Por fim, sabemos que os Incantation vão andar na estrada com os Belphegor e os Necrosy já neste Outono pela Europa, o que deve ser bastante satisfatório para uma banda que acabou de lançar um disco novo. «Espero que as coisas estejam melhores no Outono. Seria errado dizer que não estou preocupado com a situação.
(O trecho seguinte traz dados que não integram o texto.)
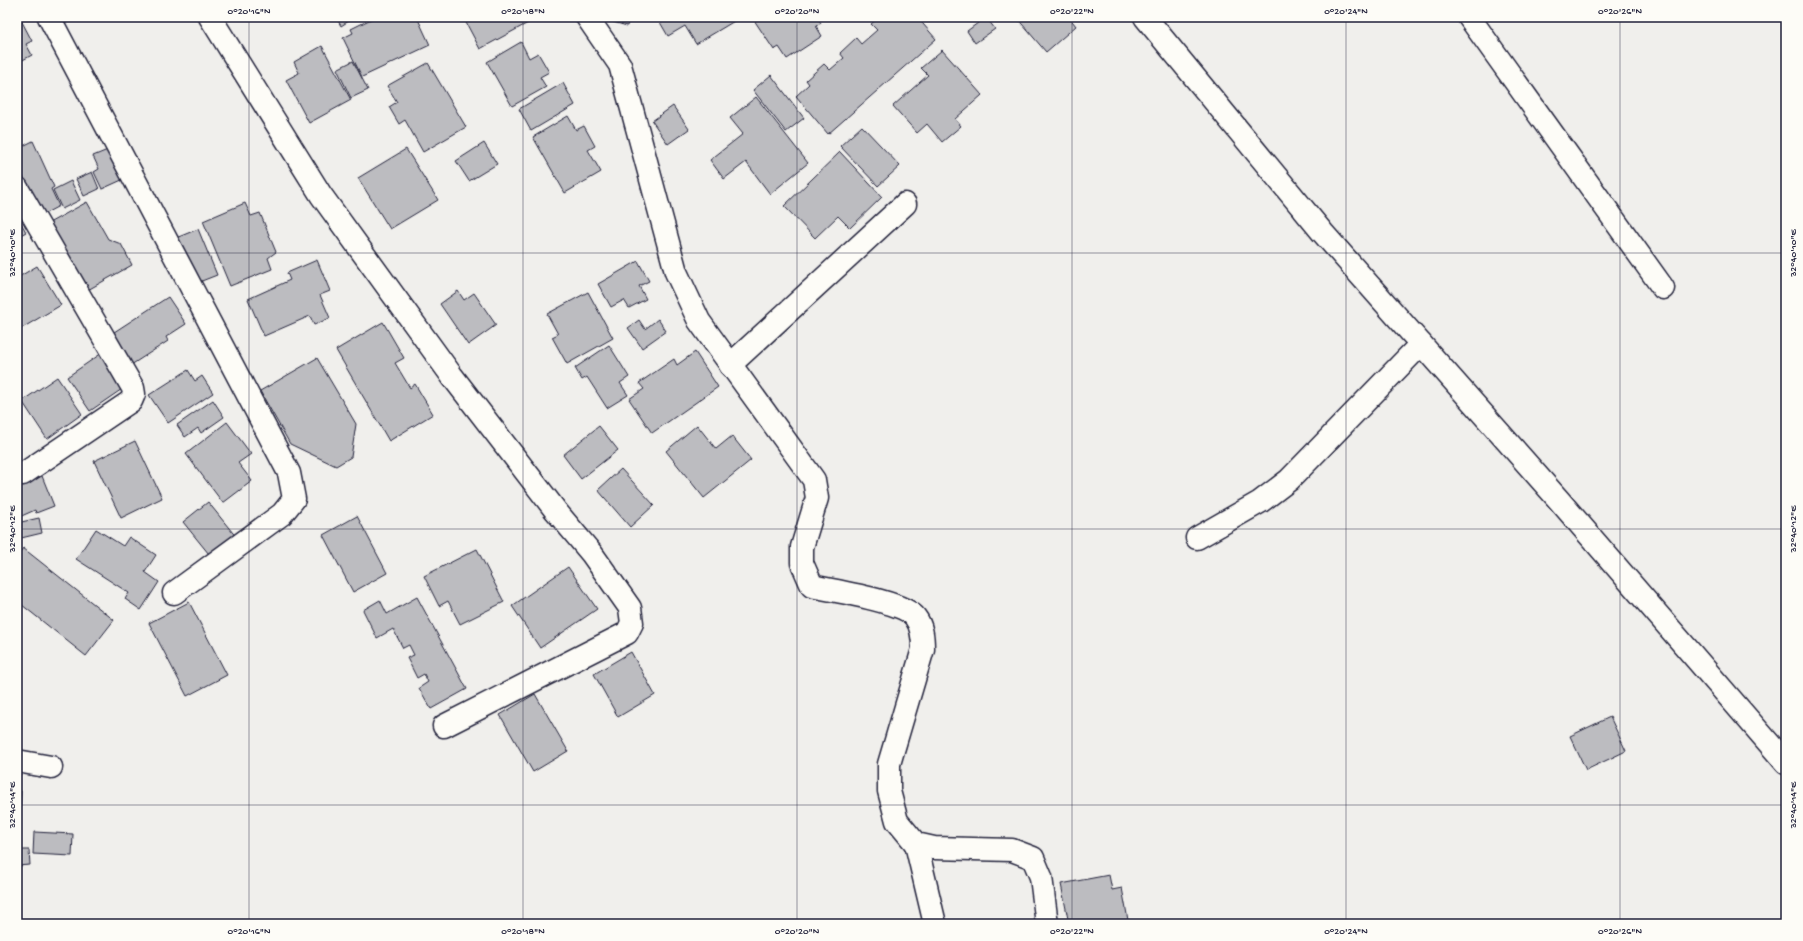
<svg xmlns="http://www.w3.org/2000/svg" width="1803" height="941" viewBox="0 0 1803 941" font-family="'Gochi Hand',sans-serif">
  <style>
    .building { fill: #bcbcc0; stroke: #22223b }
    .lines { fill: none; stroke-linecap: round; stroke-linejoin: round }
    .minor-casing { stroke: #22223b; stroke-width: 25 }
    .minor { stroke: #fdfcf7; stroke-width: 22 }
    .ticks { fill: none; stroke: #22223b; stroke-width: 1; stroke-opacity: 0.45 }
    .neatline { fill: none; stroke: #22223b; stroke-width: 1.5 }
    .ticks-label { font-size: 10px; text-anchor: middle; fill: #22223b }
  </style>
  <rect width="100%" height="100%" fill="#f0efec"/>
  <filter id="ink" filterUnits="userSpaceOnUse"><feTurbulence type="fractalNoise" baseFrequency=".025" numOctaves="2"/><feDisplacementMap in="SourceGraphic" scale="8" xChannelSelector="R" yChannelSelector="G"/><feConvolveMatrix kernelMatrix="1 2 1 2 8 2 1 2 1" color-interpolation-filters="sRGB"/></filter>
  <g filter="url(#ink)">
    <g class="building">
      <path d="M 336,17 L 355,17 L 341,26 Z"/>
      <path d="M 375,17 L 417,17 L 430,45 L 362,77 L 343,38 L 353,33 L 351,29 Z"/>
      <path d="M 463,17 L 539,17 L 480,49 Z"/>
      <path d="M 615,17 L 630,17 L 627,26 L 613,22 Z"/>
      <path d="M 657,17 L 735,17 L 736,20 L 696,44 L 685,26 L 668,36 Z"/>
      <path d="M 752,17 L 817,17 L 821,23 L 816,26 L 822,36 L 787,59 L 779,47 L 774,50 Z"/>
      <path d="M 879,17 L 917,17 L 936,39 L 828,134 L 796,96 L 809,84 L 806,80 L 824,64 L 830,70 L 844,58 L 840,53 L 856,38 L 861,44 L 877,30 L 871,24 Z"/>
      <path d="M 986,17 L 995,29 L 975,43 L 967,31 Z"/>
      <path d="M 1016,17 L 1069,17 L 1076,26 L 1046,52 Z"/>
      <path d="M 20,18 L 32,41 L 26,44 L 32,55 L 17,63 L 17,20 Z"/>
      <path d="M 521,42 L 529,58 L 538,53 L 549,72 L 540,77 L 546,87 L 512,106 L 487,62 Z"/>
      <path d="M 322,46 L 351,100 L 309,123 L 286,80 L 299,73 L 294,62 Z"/>
      <path d="M 942,50 L 982,95 L 955,119 L 961,126 L 942,142 L 927,124 L 917,133 L 893,106 L 928,75 L 921,68 Z"/>
      <path d="M 353,61 L 368,90 L 351,98 L 337,69 Z"/>
      <path d="M 428,63 L 466,127 L 423,152 L 405,120 L 399,124 L 389,107 L 397,102 L 387,86 Z"/>
      <path d="M 771,75 L 804,118 L 786,132 L 753,90 Z"/>
      <path d="M 563,83 L 575,105 L 531,131 L 519,109 Z"/>
      <path d="M 756,97 L 808,163 L 770,194 L 746,162 L 724,179 L 710,160 L 743,134 L 730,118 Z"/>
      <path d="M 673,106 L 689,129 L 668,144 L 652,121 Z"/>
      <path d="M 568,116 L 576,130 L 584,126 L 595,146 L 588,150 L 601,172 L 565,193 L 533,137 Z"/>
      <path d="M 862,126 L 900,166 L 878,186 L 840,146 Z"/>
      <path d="M 33,141 L 54,187 L 51,189 L 59,206 L 42,215 L 26,181 L 23,182 L 17,169 L 17,149 Z"/>
      <path d="M 484,143 L 497,164 L 469,181 L 456,161 Z"/>
      <path d="M 110,149 L 124,179 L 102,189 L 94,172 L 99,169 L 93,156 Z"/>
      <path d="M 406,149 L 438,200 L 390,229 L 358,178 Z"/>
      <path d="M 840,152 L 882,197 L 850,228 L 838,216 L 815,238 L 784,206 Z"/>
      <path d="M 92,172 L 99,189 L 84,196 L 76,179 Z"/>
      <path d="M 71,181 L 80,200 L 62,209 L 53,190 Z"/>
      <path d="M 87,202 L 108,239 L 121,244 L 132,265 L 86,291 L 49,223 Z"/>
      <path d="M 245,203 L 251,216 L 260,213 L 276,252 L 268,258 L 272,269 L 230,286 L 203,221 Z"/>
      <path d="M 17,216 L 26,232 L 17,237 Z"/>
      <path d="M 198,229 L 217,275 L 194,284 L 176,238 Z"/>
      <path d="M 317,260 L 330,291 L 320,295 L 330,318 L 314,325 L 310,316 L 264,336 L 248,299 L 290,280 L 287,273 Z"/>
      <path d="M 638,261 L 649,281 L 639,286 L 646,299 L 629,308 L 624,300 L 611,307 L 598,284 Z"/>
      <path d="M 37,266 L 61,305 L 17,331 L 17,278 Z"/>
      <path d="M 458,291 L 464,300 L 474,293 L 496,325 L 468,345 L 440,304 Z"/>
      <path d="M 588,292 L 613,338 L 567,364 L 552,337 L 558,334 L 547,314 Z"/>
      <path d="M 168,297 L 186,324 L 166,337 L 168,341 L 131,365 L 111,334 Z"/>
      <path d="M 658,319 L 666,331 L 642,348 L 628,328 L 639,320 L 645,329 Z"/>
      <path d="M 383,322 L 404,358 L 395,363 L 410,388 L 415,384 L 433,414 L 389,441 L 336,350 Z"/>
      <path d="M 609,345 L 629,377 L 620,383 L 628,395 L 607,408 L 587,377 L 582,380 L 575,368 Z"/>
      <path d="M 695,352 L 718,387 L 652,433 L 629,399 L 644,389 L 639,383 L 674,359 L 677,365 Z"/>
      <path d="M 102,353 L 125,387 L 90,411 L 67,377 Z"/>
      <path d="M 317,358 L 356,424 L 351,457 L 336,466 L 290,444 L 260,391 Z"/>
      <path d="M 188,370 L 195,381 L 202,376 L 213,393 L 168,423 L 149,395 Z"/>
      <path d="M 57,377 L 82,414 L 47,439 L 22,401 Z"/>
      <path d="M 213,400 L 224,417 L 201,433 L 198,428 L 185,437 L 177,425 Z"/>
      <path d="M 227,422 L 251,454 L 238,463 L 252,481 L 223,503 L 186,454 Z"/>
      <path d="M 697,425 L 716,449 L 732,436 L 751,460 L 704,498 L 666,451 Z"/>
      <path d="M 599,426 L 618,450 L 581,479 L 563,455 Z"/>
      <path d="M 135,441 L 162,498 L 121,518 L 94,461 Z"/>
      <path d="M 621,469 L 654,505 L 630,527 L 598,490 Z"/>
      <path d="M 42,476 L 54,506 L 36,513 L 35,510 L 17,518 L 17,486 Z"/>
      <path d="M 208,502 L 237,538 L 213,559 L 183,522 Z"/>
      <path d="M 357,516 L 387,573 L 353,592 L 323,535 Z"/>
      <path d="M 39,518 L 42,533 L 17,539 L 17,523 Z"/>
      <path d="M 96,529 L 123,546 L 129,537 L 156,555 L 145,572 L 159,582 L 141,610 L 125,599 L 129,593 L 76,559 Z"/>
      <path d="M 23,548 L 114,620 L 86,656 L 17,601 L 17,556 Z"/>
      <path d="M 477,549 L 504,602 L 460,624 L 448,601 L 439,606 L 424,576 Z"/>
      <path d="M 568,567 L 597,609 L 540,648 L 512,606 Z"/>
      <path d="M 417,597 L 467,689 L 431,709 L 419,688 L 428,682 L 424,674 L 417,678 L 407,658 L 414,655 L 409,645 L 403,648 L 393,629 L 377,638 L 363,610 L 380,600 L 387,614 Z"/>
      <path d="M 189,602 L 227,675 L 187,696 L 149,623 Z"/>
      <path d="M 631,652 L 655,695 L 618,717 L 594,674 Z"/>
      <path d="M 535,694 L 568,751 L 533,772 L 500,715 Z"/>
      <path d="M 1610,717 L 1626,751 L 1586,770 L 1570,736 Z"/>
      <path d="M 17,791 L 21,791 L 19,845 L 17,844 Z"/>
      <path d="M 34,832 L 73,834 L 72,856 L 33,854 Z"/>
      <path d="M 17,850 L 29,850 L 30,865 L 17,866 Z"/>
      <path d="M 1109,875 L 1112,890 L 1122,888 L 1128,920 L 1118,922 L 1119,924 L 1069,924 L 1061,884 Z"/>
    </g>
    <g class="lines">
      <g class="minor-casing">
        <g id="minor">
          <path d="M 49,17 L 289,473 L 294,499 L 282,514 L 174,593"/>
          <path d="M 210,17 L 321,195 L 452,376 L 556,511 L 592,554 L 630,608 L 632,623 L 627,633 L 444,726"/>
          <path d="M 587,17 L 620,65 L 676,272 L 699,321 L 814,480 L 817,498 L 802,547 L 802,563 L 812,586 C 833,591 903,601 915,617 C 922,626 923,637 923,649 L 889,764 L 889,791 L 897,821 L 916,844 L 934,848 L 1012,850 L 1033,858 L 1041,877 L 1047,924"/>
          <path d="M 1145,17 L 1323,233 L 1558,499 L 1786,763"/>
          <path d="M 1469,17 L 1663,288"/>
          <path d="M 17,188 L 133,388 L 134,394 L 131,401 L 23,474"/>
          <path d="M 730,365 L 905,204"/>
          <path d="M 1197,538 L 1260,502 L 1289,480 L 1421,344"/>
          <path d="M 17,761 L 51,767"/>
          <path d="M 916,844 L 935,924"/>
        </g>
      </g>
      <use href="#minor" class="minor"/>
    </g>
  </g>
  <path class="ticks" d="M 249,17 L 249,924M 523,17 L 523,924M 797,17 L 797,924M 1072,17 L 1072,924M 1346,17 L 1346,924M 1620,17 L 1620,924M 17,253 L 1786,253M 17,529 L 1786,529M 17,805 L 1786,805"/>
  <rect width="1803" height="941" fill="none" stroke="#fdfcf7" stroke-width="44"/>
  <rect x="22" y="22" width="1759" height="897" class="neatline"/>
  <g class="ticks-label">
    <text x="249" y="14">0°20'16"N</text>
    <text x="523" y="14">0°20'18"N</text>
    <text x="797" y="14">0°20'20"N</text>
    <text x="1072" y="14">0°20'22"N</text>
    <text x="1346" y="14">0°20'24"N</text>
    <text x="1620" y="14">0°20'26"N</text>
    <text transform="translate(1792 253) rotate(-90)" y="4">32°40'10"E</text>
    <text transform="translate(11 253) rotate(-90)" y="4">32°40'10"E</text>
    <text transform="translate(1792 529) rotate(-90)" y="4">32°40'12"E</text>
    <text transform="translate(11 529) rotate(-90)" y="4">32°40'12"E</text>
    <text transform="translate(1792 805) rotate(-90)" y="4">32°40'14"E</text>
    <text transform="translate(11 805) rotate(-90)" y="4">32°40'14"E</text>
    <text x="249" y="934">0°20'16"N</text>
    <text x="523" y="934">0°20'18"N</text>
    <text x="797" y="934">0°20'20"N</text>
    <text x="1072" y="934">0°20'22"N</text>
    <text x="1346" y="934">0°20'24"N</text>
    <text x="1620" y="934">0°20'26"N</text>
  </g>
</svg>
Soube que os Atheist cancelaram uma digressão em Setembro ou Outubro por causa de vôos cancelados dos Estados Unidos para a Europa, espero que isso mude. Mas estou muito optimista e ansioso e feliz em promover o novo disco ao vivo. Já fizemos muitas digressões com os Belphegor, conhecêmo-los bem e sabemos que correrá tudo bem, principalmente porque os fãs vão querer sair de casa depois desta pandemia para verem um bom concerto de death metal. Espero que as coisas melhorem, embora só mais próximos da data saberemos. Neste momento, não conseguimos programar nada, temos de esperar para ver.»